- Battle of Lake Tunis: Part of the Third Punic War
| Date | July 27, 149 BC |
| Location | Lake of Tunis, Tunisia36°49′N 10°15′E﻿ / ﻿36.817°N 10.250°E |
| Result | Carthaginian victory |

Belligerents
- Roman Republic: Carthage

Commanders and leaders
- Lucius Marcius Censorinus Manius Manilius Scipio Aemilianus: Himilco Phameas

Strength
- 6,000+ troops 200+ ships: Unknown

Casualties and losses
- 800 killed 135 ships: Unknown (light)

= Battle of Lake Tunis =

149 BC series of engagements in the Third Punic War

The Battle of Lake Tunis was a series of engagements of the Third Punic War fought in 149 BC between the Carthaginians and the Roman Republic. Roman consuls Manius Manilius and Lucius Marcius Censorinus, leading separate forces, made several unsuccessful attempts to breach the walls of Carthage. Later, the Carthaginians launched fire ships, which destroyed most of the Roman fleet. Eventually Censorinus returned to Rome, leaving Manilius to continue fighting.

== Initial assault ==
When the Roman consuls Manius Manilius and Lucius Marcius Censorinus made their beachhead at Carthage, they deployed separately in two locations; Manilius set up his camp on the isthmus leading up to the city, directly facing the citadel of Byrsa, while Censorinus made his encampment on the shore of Lake Tunis, opposite the western wall of Carthage. Manilius planned to fill the ditch facing the southern wall and from there scale it, while Censorinus intended to raise ladders to the western wall from the ground and the decks of the ships. Two initial assaults were made. The consuls thought the Carthaginians were without arms, but they were surprised to find the citizens re-armed, and both attempts were repelled. Fearing the approach of Hasdrubal the Boetharch, who was encamped on the other side of Lake Tunis, each consul fortified his camp.

== Surprise attack on Censorinus's camp ==
After fortifying his camp, Censorinus dispatched his men to gather timber from the far side of Lake Tunis, intending to build new siege engines. Himilco Phameas, the Carthaginian cavalry commander, seized this opportunity to attack the gatherers, resulting in a loss of 500 Roman soldiers and a great deal of tools for constructing siege works.
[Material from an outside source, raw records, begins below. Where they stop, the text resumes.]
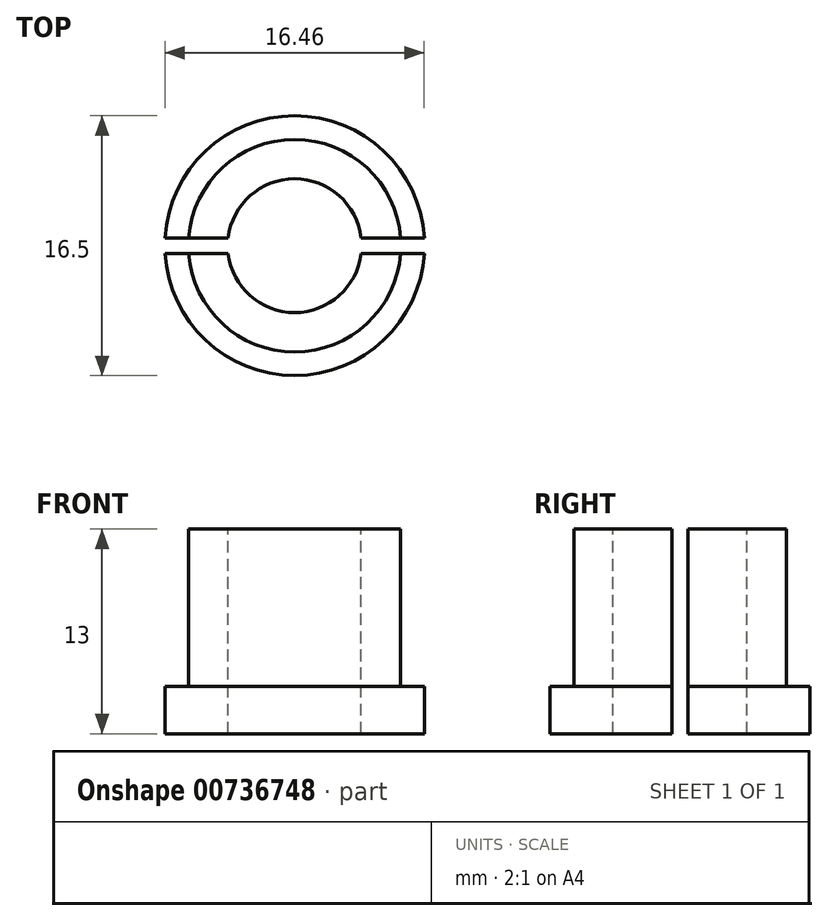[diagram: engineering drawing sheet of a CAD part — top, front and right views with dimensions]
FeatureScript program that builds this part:
annotation { "Feature Type Name" : "Feature", "Feature Type Description" : "" }
export const myFeature = defineFeature(function(context is Context, id is Id, definition is map)
    precondition{}
    {
        {
            var Q0;
            Q0=qCreatedBy(makeId("Front.planeOp"),FACE);
            var sketch = newSketch(context, id + "F0", { "sketchPlane" : qUnion([Q0])});
            skLineSegment(sketch, "E0", {"start": v(-8.25, 0) * mm, "end": v(-8.25, 3) * mm});
            skLineSegment(sketch, "E1", {"start": v(-8.25, 3) * mm, "end": v(-6.75, 3) * mm});
            skLineSegment(sketch, "E2", {"start": v(-6.75, 3) * mm, "end": v(-6.75, 13) * mm});
            skLineSegment(sketch, "E3", {"start": v(-4.25, 0) * mm, "end": v(-8.25, 0) * mm});
            skLineSegment(sketch, "E4", {"start": v(-6.75, 13) * mm, "end": v(-4.25, 13) * mm});
            skLineSegment(sketch, "E5", {"start": v(-4.25, 13) * mm, "end": v(-4.25, 0) * mm});
            skLineSegment(sketch, "E6", {"start": v(0, 13) * mm, "end": v(0, 0) * mm, "construction": true});
            skLineSegment(sketch, "E7", {"start": v(-4.25, 13) * mm, "end": v(0, 13) * mm, "construction": true});
            skSolve(sketch);
        }
        {
            var Q0;
            Q0 = qSketchRegion(id + "F0", true);
            var Q1;
            Q1=sQuery(id+"F0.wireOp",EDGE,"E6");
            revolve(context, id + "F1", {"surfaceOperationType" : NewSurfaceOperationType.NEW, "entities" : qUnion([Q0]), "axis" : qUnion([Q1]), "revolveType" : RevolveType.FULL});
        }
        {
            var Q0;
            Q0=qCreatedBy(makeId("Right.planeOp"),FACE);
            var sketch = newSketch(context, id + "F2", { "sketchPlane" : qUnion([Q0])});
            skLineSegment(sketch, "E8.bottom", {"start": v(0.5, 13) * mm, "end": v(-0.5, 13) * mm});
            skLineSegment(sketch, "E8.top", {"start": v(0.5, 0) * mm, "end": v(-0.5, 0) * mm});
            skLineSegment(sketch, "E8.left", {"start": v(0.5, 13) * mm, "end": v(0.5, 0) * mm});
            skLineSegment(sketch, "E8.right", {"start": v(-0.5, 13) * mm, "end": v(-0.5, 0) * mm});
            skSolve(sketch);
        }
        {
            var Q0;
            Q0 = qSketchRegion(id + "F2", true);
            extrude(context, id + "F3", {"entities" : qUnion([Q0]), "operationType" : NewBodyOperationType.REMOVE, "oppositeDirection" : true, "depth" : 25.4 * mm, "offsetDistance" : 25.4 * mm});
        }
        {
            var Q0;
            Q0 = qSketchRegion(id + "F2", true);
            extrude(context, id + "F4", {"entities" : qUnion([Q0]), "operationType" : NewBodyOperationType.REMOVE, "depth" : 25.4 * mm, "offsetDistance" : 25.4 * mm});
        }
    });
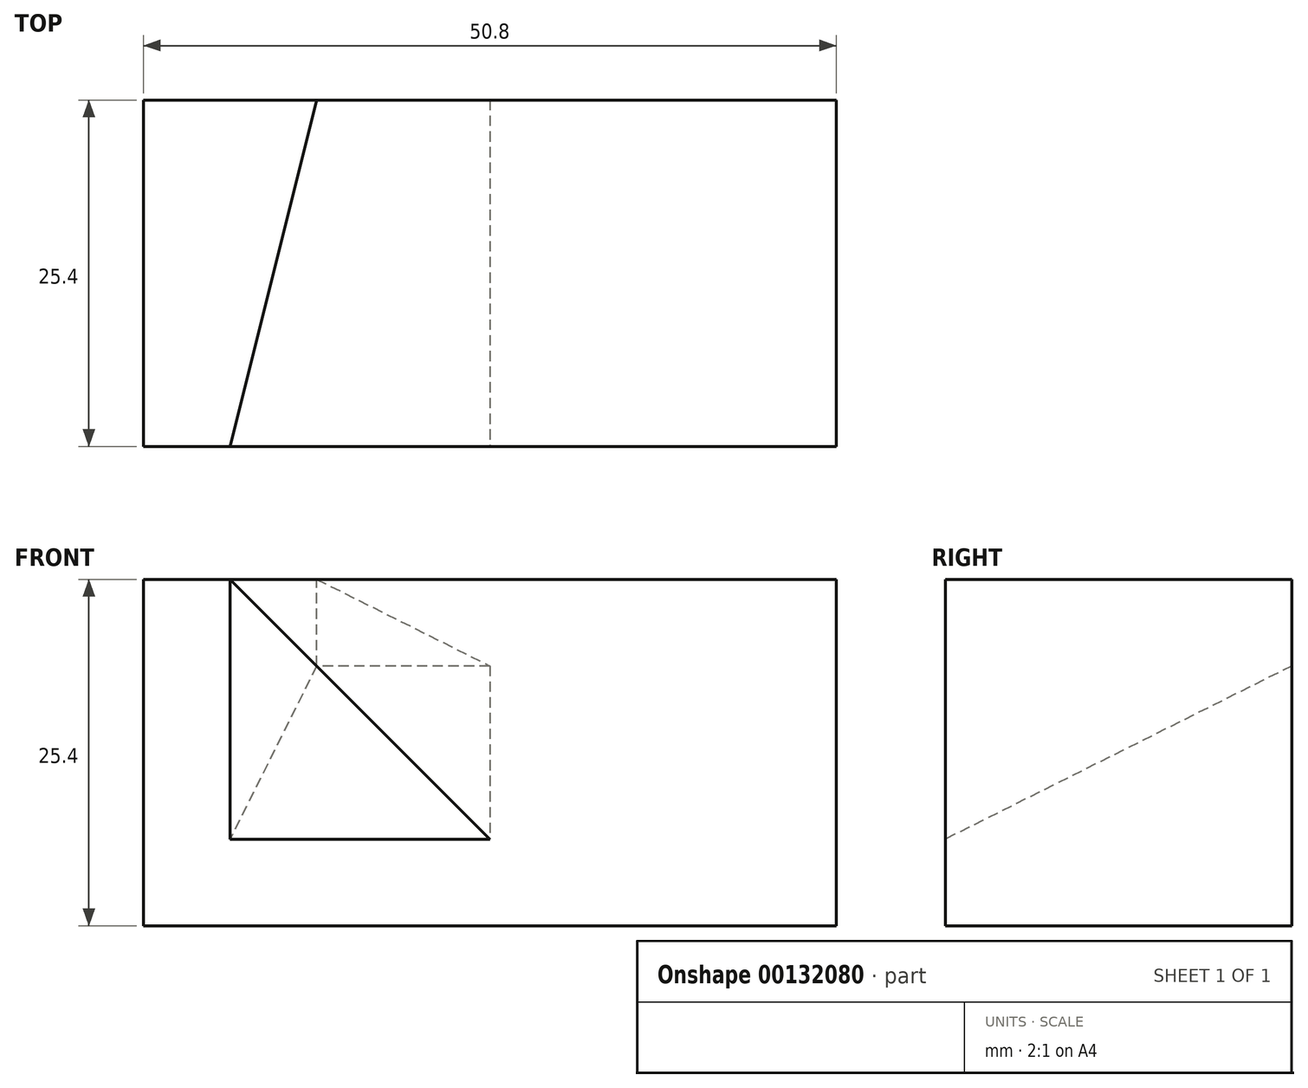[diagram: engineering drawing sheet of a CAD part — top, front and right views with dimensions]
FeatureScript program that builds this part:
annotation { "Feature Type Name" : "Feature", "Feature Type Description" : "" }
export const myFeature = defineFeature(function(context is Context, id is Id, definition is map)
    precondition{}
    {
        {
            var Q0;
            Q0=qCreatedBy(makeId("Front.planeOp"),FACE);
            var sketch = newSketch(context, id + "F0", { "sketchPlane" : qUnion([Q0])});
            skLineSegment(sketch, "E0", {"start": v(0, 0) * mm, "end": v(25.4, 0) * mm});
            skLineSegment(sketch, "E1", {"start": v(25.4, 0) * mm, "end": v(25.4, 6.35) * mm});
            skLineSegment(sketch, "E2", {"start": v(0, 0) * mm, "end": v(0, 25.4) * mm});
            skLineSegment(sketch, "E3", {"start": v(0, 25.4) * mm, "end": v(6.35, 25.4) * mm});
            skLineSegment(sketch, "E4", {"start": v(6.35, 25.4) * mm, "end": v(25.4, 6.35) * mm});
            skSolve(sketch);
        }
        {
            var Q0;
            Q0=qCreatedBy(makeId("Front.planeOp"),FACE);
            cPlane(context, id + "F1", {"entities" : qUnion([Q0]), "cplaneType" : CPlaneType.OFFSET, "offset" : 25.4 * mm, "oppositeDirection" : true, "width" : 152.4 * mm, "height" : 152.4 * mm});
        }
        {
            var Q0;
            Q0=qCreatedBy(id+"F1.planeOp",FACE);
            var sketch = newSketch(context, id + "F2", { "sketchPlane" : qUnion([Q0])});
            skLineSegment(sketch, "E5", {"start": v(0, 0) * mm, "end": v(0, 25.4) * mm});
            skLineSegment(sketch, "E6", {"start": v(0, 25.4) * mm, "end": v(12.7, 25.4) * mm});
            skLineSegment(sketch, "E7", {"start": v(0, 0) * mm, "end": v(25.4, 0) * mm});
            skLineSegment(sketch, "E8", {"start": v(25.4, 0) * mm, "end": v(25.4, 19.05) * mm});
            skLineSegment(sketch, "E9", {"start": v(25.4, 19.05) * mm, "end": v(12.7, 25.4) * mm});
            skSolve(sketch);
        }
        {
            var Q0;
            Q0=makeQuery(id+"F2.imprint","IMPRINT",FACE,{"disambiguationData":[TD([[makeQuery(id+"F2.imprint","IMPRINT",EDGE,{"derivedFrom":sQuery(id+"F2.wireOp",EDGE,"E5")}),-1.0]])]});
            var Q1;
            Q1=makeQuery(id+"F0.imprint","IMPRINT",FACE,{"disambiguationData":[TD([[makeQuery(id+"F0.imprint","IMPRINT",EDGE,{"derivedFrom":sQuery(id+"F0.wireOp",EDGE,"E0")}),1.0]])]});
            loft(context, id + "F3", {"sheetProfilesArray" : [{ "sheetProfileEntities" : qUnion([Q0]) }, { "sheetProfileEntities" : qUnion([Q1]) }]});
        }
        {
            var Q0;
            Q0=makeQuery(id+"F3.opLoft","SWEPT_BODY",BODY,{"disambiguationData":[OSD([makeQuery(id+"F0.imprint","IMPRINT",FACE,{"disambiguationData":[TD([[makeQuery(id+"F0.imprint","IMPRINT",EDGE,{"derivedFrom":sQuery(id+"F0.wireOp",EDGE,"E0")}),1.0]])]}),makeQuery(id+"F2.imprint","IMPRINT",FACE,{"disambiguationData":[TD([[makeQuery(id+"F2.imprint","IMPRINT",EDGE,{"derivedFrom":sQuery(id+"F2.wireOp",EDGE,"E5")}),-1.0]])]})])]});
            var Q1;
            Q1=makeQuery(id+"F3.opLoft","SWEPT_FACE",FACE,{"disambiguationData":[OSD([sQuery(id+"F0.wireOp",EDGE,"E0"),sQuery(id+"F0.wireOp",EDGE,"E1"),sQuery(id+"F0.wireOp",EDGE,"E4"),sQuery(id+"F2.wireOp",EDGE,"E7"),sQuery(id+"F2.wireOp",EDGE,"E8"),sQuery(id+"F2.wireOp",EDGE,"E9")])]});
            mirror(context, id + "F4", {"operationType" : NewBodyOperationType.ADD, "entities" : qUnion([Q0]), "mirrorPlane" : qUnion([Q1])});
        }
        {
            var Q0;
            Q0=qCreatedBy(makeId("Front.planeOp"),FACE);
            var sketch = newSketch(context, id + "F5", { "sketchPlane" : qUnion([Q0])});
            skLineSegment(sketch, "E10", {"start": v(6.35, 25.4) * mm, "end": v(25.4, 25.4) * mm});
            skLineSegment(sketch, "E11", {"start": v(25.4, 25.4) * mm, "end": v(25.4, 6.35) * mm});
            skLineSegment(sketch, "E12", {"start": v(6.35, 25.4) * mm, "end": v(25.4, 6.35) * mm});
            skSolve(sketch);
        }
        {
            var Q0;
            Q0=qCreatedBy(id+"F1.planeOp",FACE);
            var sketch = newSketch(context, id + "F6", { "sketchPlane" : qUnion([Q0])});
            skLineSegment(sketch, "E13", {"start": v(12.7, 25.4) * mm, "end": v(25.4, 25.4) * mm});
            skLineSegment(sketch, "E14", {"start": v(25.4, 25.4) * mm, "end": v(25.4, 19.05) * mm});
            skLineSegment(sketch, "E15", {"start": v(25.4, 19.05) * mm, "end": v(12.7, 25.4) * mm});
            skSolve(sketch);
        }
        {
            var Q1;
            Q1=makeQuery(id+"F6.imprint","IMPRINT",FACE,{"disambiguationData":[TD([[makeQuery(id+"F6.imprint","IMPRINT",EDGE,{"derivedFrom":sQuery(id+"F6.wireOp",EDGE,"E13")}),-1.0]])]});
            var Q2;
            Q2=makeQuery(id+"F5.imprint","IMPRINT",FACE,{"disambiguationData":[TD([[makeQuery(id+"F5.imprint","IMPRINT",EDGE,{"derivedFrom":sQuery(id+"F5.wireOp",EDGE,"E10")}),-1.0]])]});
            loft(context, id + "F7", {"sheetProfilesArray" : [{ "sheetProfileEntities" : qUnion([Q1]) }, { "sheetProfileEntities" : qUnion([Q2]) }]});
        }
        {
            var Q0;
            Q0=makeQuery(id+"F7.opLoft","SWEPT_BODY",BODY,{"disambiguationData":[OSD([makeQuery(id+"F5.imprint","IMPRINT",FACE,{"disambiguationData":[TD([[makeQuery(id+"F5.imprint","IMPRINT",EDGE,{"derivedFrom":sQuery(id+"F5.wireOp",EDGE,"E10")}),-1.0]])]}),makeQuery(id+"F6.imprint","IMPRINT",FACE,{"disambiguationData":[TD([[makeQuery(id+"F6.imprint","IMPRINT",EDGE,{"derivedFrom":sQuery(id+"F6.wireOp",EDGE,"E13")}),-1.0]])]})])]});
            var Q1;
            {var subQ0=sQuery(id+"F6.wireOp",EDGE,"E14");var subQ1=sQuery(id+"F6.wireOp",EDGE,"E15");var subQ2=sQuery(id+"F6.wireOp",EDGE,"E13");var subQ3=sQuery(id+"F5.wireOp",EDGE,"E11");var subQ4=sQuery(id+"F5.wireOp",EDGE,"E12");var subQ5=sQuery(id+"F5.wireOp",EDGE,"E10");Q1=makeQuery(id+"F7.opLoft","SWEPT_FACE",FACE,{"disambiguationData":[OSD([subQ5,subQ3,subQ4,subQ2,subQ0,subQ1]),TDD([makeQuery(id+"F5.imprint","INTERSECT",VERTEX,{"derivedFrom":[subQ5,subQ3]}),makeQuery(id+"F5.imprint","INTERSECT",VERTEX,{"derivedFrom":[subQ3,subQ4]}),makeQuery(id+"F5.imprint","IMPRINT",EDGE,{"derivedFrom":subQ3}),makeQuery(id+"F6.imprint","INTERSECT",VERTEX,{"derivedFrom":[subQ2,subQ0]}),makeQuery(id+"F6.imprint","INTERSECT",VERTEX,{"derivedFrom":[subQ0,subQ1]}),makeQuery(id+"F6.imprint","IMPRINT",EDGE,{"derivedFrom":subQ0})])]});}
            mirror(context, id + "F8", {"operationType" : NewBodyOperationType.ADD, "entities" : qUnion([Q0]), "mirrorPlane" : qUnion([Q1])});
        }
        {
            var Q0;
            {var subQ0=makeQuery(id+"F7.opLoft","CAP_FACE",FACE,{"disambiguationData":[OSD([makeQuery(id+"F5.imprint","IMPRINT",FACE,{"disambiguationData":[TD([[makeQuery(id+"F5.imprint","IMPRINT",EDGE,{"derivedFrom":sQuery(id+"F5.wireOp",EDGE,"E10")}),-1.0]])]})])],"isStart":true});Q0=makeQuery(id+"F8.boolean.opBoolean","MERGE",FACE,{"derivedFrom":[subQ0,makeQuery(id+"F8.opPattern","COPY",FACE,{"derivedFrom":subQ0,"instanceName":"1"})]});}
            var sketch = newSketch(context, id + "F9", { "sketchPlane" : qUnion([Q0])});
            skLineSegment(sketch, "E16", {"start": v(6.35, 25.4) * mm, "end": v(6.35, 6.35) * mm});
            skLineSegment(sketch, "E17", {"start": v(6.35, 6.35) * mm, "end": v(25.4, 6.35) * mm});
            skLineSegment(sketch, "E18", {"start": v(25.4, 6.35) * mm, "end": v(6.35, 25.4) * mm});
            skSolve(sketch);
        }
        {
            var Q0;
            {var subQ0=makeQuery(id+"F7.opLoft","CAP_FACE",FACE,{"disambiguationData":[OSD([makeQuery(id+"F6.imprint","IMPRINT",FACE,{"disambiguationData":[TD([[makeQuery(id+"F6.imprint","IMPRINT",EDGE,{"derivedFrom":sQuery(id+"F6.wireOp",EDGE,"E13")}),-1.0]])]})])],"isStart":true});Q0=makeQuery(id+"F8.boolean.opBoolean","MERGE",FACE,{"derivedFrom":[subQ0,makeQuery(id+"F8.opPattern","COPY",FACE,{"derivedFrom":subQ0,"instanceName":"1"})]});}
            var sketch = newSketch(context, id + "F10", { "sketchPlane" : qUnion([Q0])});
            skLineSegment(sketch, "E19", {"start": v(-12.7, 25.4) * mm, "end": v(-25.4, 19.05) * mm});
            skLineSegment(sketch, "E20", {"start": v(-25.4, 19.05) * mm, "end": v(-12.7, 19.05) * mm});
            skLineSegment(sketch, "E21", {"start": v(-12.7, 19.05) * mm, "end": v(-12.7, 25.4) * mm});
            skSolve(sketch);
        }
        {
            var Q0;
            Q0=makeQuery(id+"F10.imprint","IMPRINT",FACE,{"disambiguationData":[TD([[makeQuery(id+"F10.imprint","IMPRINT",EDGE,{"derivedFrom":sQuery(id+"F10.wireOp",EDGE,"E19")}),1.0]])]});
            var Q1;
            Q1=makeQuery(id+"F9.imprint","IMPRINT",FACE,{"disambiguationData":[TD([[makeQuery(id+"F9.imprint","IMPRINT",EDGE,{"derivedFrom":sQuery(id+"F9.wireOp",EDGE,"E16")}),1.0]])]});
            loft(context, id + "F11", {"sheetProfilesArray" : [{ "sheetProfileEntities" : qUnion([Q0]) }, { "sheetProfileEntities" : qUnion([Q1]) }]});
        }
    });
Nevertheless, Censorinus acquired sufficient timber to build siege engines and ladders, and he and Manilius launched another attack on the city in concert, which was again repulsed. Manilius decided against launching another assault on the walls from the isthmus, but Censorinus, having filled up parts of the lake to provide room, constructed two battering rams, one for his fleet and another supported by 6000 infantry. In the subsequent assault on the walls from Lake Tunis, his troops managed to breach Carthage's wall before being driven off by the defenders, who hastily began repairing the breach. Fearing a second assault, the Carthaginians sallied from the unrepaired wall that evening and assaulted the camp on Lake Tunis, burning many of the Roman siege engines.

The next day, the Roman troops attempted to break through the gap in the wall, though Scipio Aemilianus, then serving as military tribune under Censorinus, refused to enter and held his troops in reserve, instead spacing them at regular intervals along the wall. While Aemilianus's troops avoided battle, the other troops were met by staunch resistance in the gap, suffering heavy casualties.

== Roman withdrawal and fire attack ==

Around 27 July - at the appearance of Sirius on the horizon at sunrise - Censorinus faced an epidemic in his ranks, having kept his troops on stagnant water with poor airflow from the sea over Carthage's walls. Accordingly, he relocated his camp to a site on the shore of the sea. The Carthaginians, noting the movement of the Roman fleet, constructed fire ships in their harbour and launched them along the coastline when the Roman fleet came into view. The resulting fire attack destroyed most of the Roman fleet, and substantially set back the Roman assault. Shortly afterwards, Censorinus returned to Rome to conduct elections, and the attacks on Manilius increased in intensity.